═══ EXERCISE TEXT ═══

[HN Gopher] Show HN: 4B+ DNS Records Dataset
___________________________________________________________________
Show HN: 4B+ DNS Records Dataset
Hi HN, I've been working on building a pipeline to create a DNS
records database lately. The goal is to enable research as well as
competitive landscape analysis on the internet. The dataset for
now spans around 4 billion records and covers all the common DNS
record types: A AAAA ANAME
CAA CNAME HINFO HTTPS MX
NAPTR NS PTR SOA SRV SSHFP
SVCB TLSA TXT Each line in the CSV file
represents a single DNS record in the following format:
www.example.com,A,93.184.215.14 Let me know if you have any
questions or feedback!
Author : Eikon
Score : 73 points
Date : 2024-10-15 19:26 UTC (1 days ago)
(HTM) web link (www.merklemap.com)
(TXT) w3m dump (www.merklemap.com)
| genmud wrote:
| Neat! How is this different than domaintools/farsight [1]?
|
| Passive DNS [2] has been in my toolbox for 15+ years, and is
| invaluable for security research / threat intelligence. Knowing
| historical resolutions to something are so helpful in
| investigations.
|
| For anyone interested, they should check out the talk by one of
| the DomainTools people [3] on how it can be utilized for
| investigation.
|
| Are you passively collecting this data, or actively querying for
| these records?
|
| [1] - https://www.domaintools.com/products/threat-intelligence-
| fee...
|
| [2] - https://www.circl.lu/services/passive-dns/
|
| [3] - https://www.youtube.com/watch?v=oXmapqLkZd0
| Eikon wrote:
| From what I understand [1] is just tlds, not subdomains?
| genmud wrote:
| That would be incorrect, they get subdomains for passive dns
| feeds.
| Eikon wrote:
| Ok, it'd be interesting to know how big is their datasets
| compared to mine and how much they overlap.

═══ SOURCE MATERIAL ═══

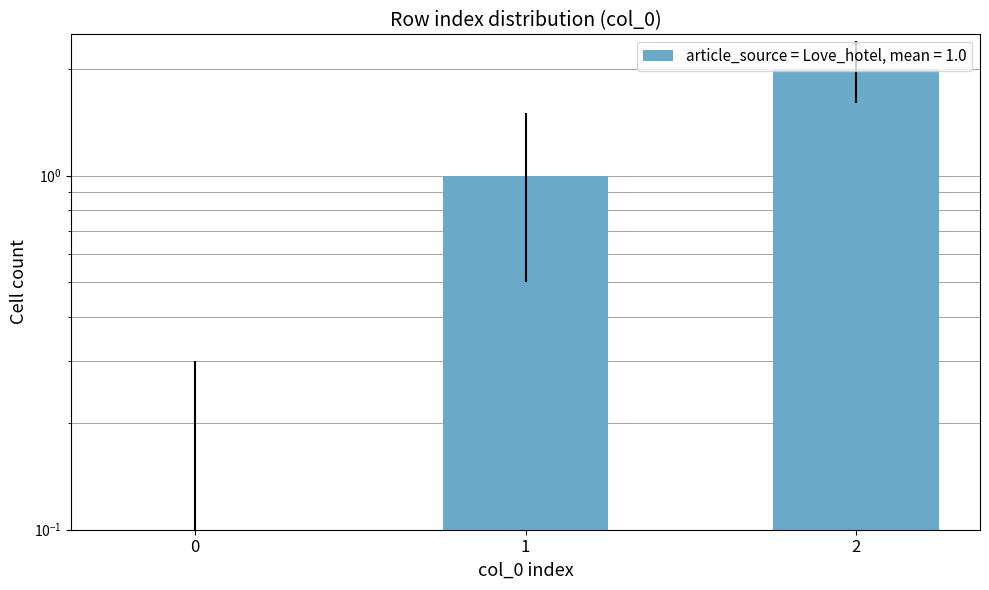

What is the value of the 2nd bar from the left?

1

═══

• **YOUR TASK**:
Reproduce verbatim the stretch of the DNS dataset thread from "Author : Eikon" through "than domaintools/farsight [1]?".

• **RESPONSE TO THE EXERCISE**:
Author : Eikon
Score : 73 points
Date : 2024-10-15 19:26 UTC (1 days ago)
(HTM) web link (www.merklemap.com)
(TXT) w3m dump (www.merklemap.com)
| genmud wrote:
| Neat! How is this different than domaintools/farsight [1]?